Transcribe the records in their entirety, exactly as given.
Dataset content below:
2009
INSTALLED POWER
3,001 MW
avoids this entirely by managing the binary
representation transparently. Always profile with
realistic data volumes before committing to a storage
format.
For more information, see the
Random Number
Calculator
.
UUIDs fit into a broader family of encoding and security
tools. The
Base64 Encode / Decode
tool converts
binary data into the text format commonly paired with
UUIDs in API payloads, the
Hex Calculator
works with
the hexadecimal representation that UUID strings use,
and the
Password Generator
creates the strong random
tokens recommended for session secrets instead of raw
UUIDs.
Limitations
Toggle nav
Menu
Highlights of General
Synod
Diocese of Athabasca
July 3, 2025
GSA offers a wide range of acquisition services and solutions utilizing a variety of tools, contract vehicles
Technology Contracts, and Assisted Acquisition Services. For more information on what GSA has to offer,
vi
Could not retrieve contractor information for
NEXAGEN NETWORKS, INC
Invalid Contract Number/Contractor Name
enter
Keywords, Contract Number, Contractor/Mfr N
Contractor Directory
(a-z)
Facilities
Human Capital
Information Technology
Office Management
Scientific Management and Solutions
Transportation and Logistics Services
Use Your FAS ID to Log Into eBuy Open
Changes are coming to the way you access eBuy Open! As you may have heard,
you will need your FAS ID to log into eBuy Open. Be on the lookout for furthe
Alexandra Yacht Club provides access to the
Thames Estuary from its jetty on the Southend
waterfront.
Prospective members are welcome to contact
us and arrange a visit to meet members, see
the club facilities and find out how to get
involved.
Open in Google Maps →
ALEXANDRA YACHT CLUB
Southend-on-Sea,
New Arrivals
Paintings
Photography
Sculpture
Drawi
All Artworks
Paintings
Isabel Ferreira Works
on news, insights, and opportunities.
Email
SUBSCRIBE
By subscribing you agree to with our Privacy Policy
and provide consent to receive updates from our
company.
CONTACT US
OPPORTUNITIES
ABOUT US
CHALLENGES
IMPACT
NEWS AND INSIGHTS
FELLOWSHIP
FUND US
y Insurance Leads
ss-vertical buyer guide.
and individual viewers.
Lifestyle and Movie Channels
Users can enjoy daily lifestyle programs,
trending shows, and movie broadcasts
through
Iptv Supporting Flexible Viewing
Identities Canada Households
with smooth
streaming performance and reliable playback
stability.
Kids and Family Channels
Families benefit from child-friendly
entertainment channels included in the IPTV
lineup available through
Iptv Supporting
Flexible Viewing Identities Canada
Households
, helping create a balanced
End of Dataset content.
- Worked solution -
2009
INSTALLED POWER
3,001 MW
avoids this entirely by managing the binary
representation transparently. Always profile with
realistic data volumes before committing to a storage
format.
For more information, see the
Random Number
Calculator
.
UUIDs fit into a broader family of encoding and security
tools. The
Base64 Encode / Decode
tool converts
binary data into the text format commonly paired with
UUIDs in API payloads, the
Hex Calculator
works with
the hexadecimal representation that UUID strings use,
and the
Password Generator
creates the strong random
tokens recommended for session secrets instead of raw
UUIDs.
Limitations
Toggle nav
Menu
Highlights of General
Synod
Diocese of Athabasca
July 3, 2025
GSA offers a wide range of acquisition services and solutions utilizing a variety of tools, contract vehicles
Technology Contracts, and Assisted Acquisition Services. For more information on what GSA has to offer,
vi
Could not retrieve contractor information for
NEXAGEN NETWORKS, INC
Invalid Contract Number/Contractor Name
enter
Keywords, Contract Number, Contractor/Mfr N
Contractor Directory
(a-z)
Facilities
Human Capital
Information Technology
Office Management
Scientific Management and Solutions
Transportation and Logistics Services
Use Your FAS ID to Log Into eBuy Open
Changes are coming to the way you access eBuy Open! As you may have heard,
you will need your FAS ID to log into eBuy Open. Be on the lookout for furthe
Alexandra Yacht Club provides access to the
Thames Estuary from its jetty on the Southend
waterfront.
Prospective members are welcome to contact
us and arrange a visit to meet members, see
the club facilities and find out how to get
involved.
Open in Google Maps →
ALEXANDRA YACHT CLUB
Southend-on-Sea,
New Arrivals
Paintings
Photography
Sculpture
Drawi
All Artworks
Paintings
Isabel Ferreira Works
on news, insights, and opportunities.
Email
SUBSCRIBE
By subscribing you agree to with our Privacy Policy
and provide consent to receive updates from our
company.
CONTACT US
OPPORTUNITIES
ABOUT US
CHALLENGES
IMPACT
NEWS AND INSIGHTS
FELLOWSHIP
FUND US
y Insurance Leads
ss-vertical buyer guide.
and individual viewers.
Lifestyle and Movie Channels
Users can enjoy daily lifestyle programs,
trending shows, and movie broadcasts
through
Iptv Supporting Flexible Viewing
Identities Canada Households
with smooth
streaming performance and reliable playback
stability.
Kids and Family Channels
Families benefit from child-friendly
entertainment channels included in the IPTV
lineup available through
Iptv Supporting
Flexible Viewing Identities Canada
Households
, helping create a balanced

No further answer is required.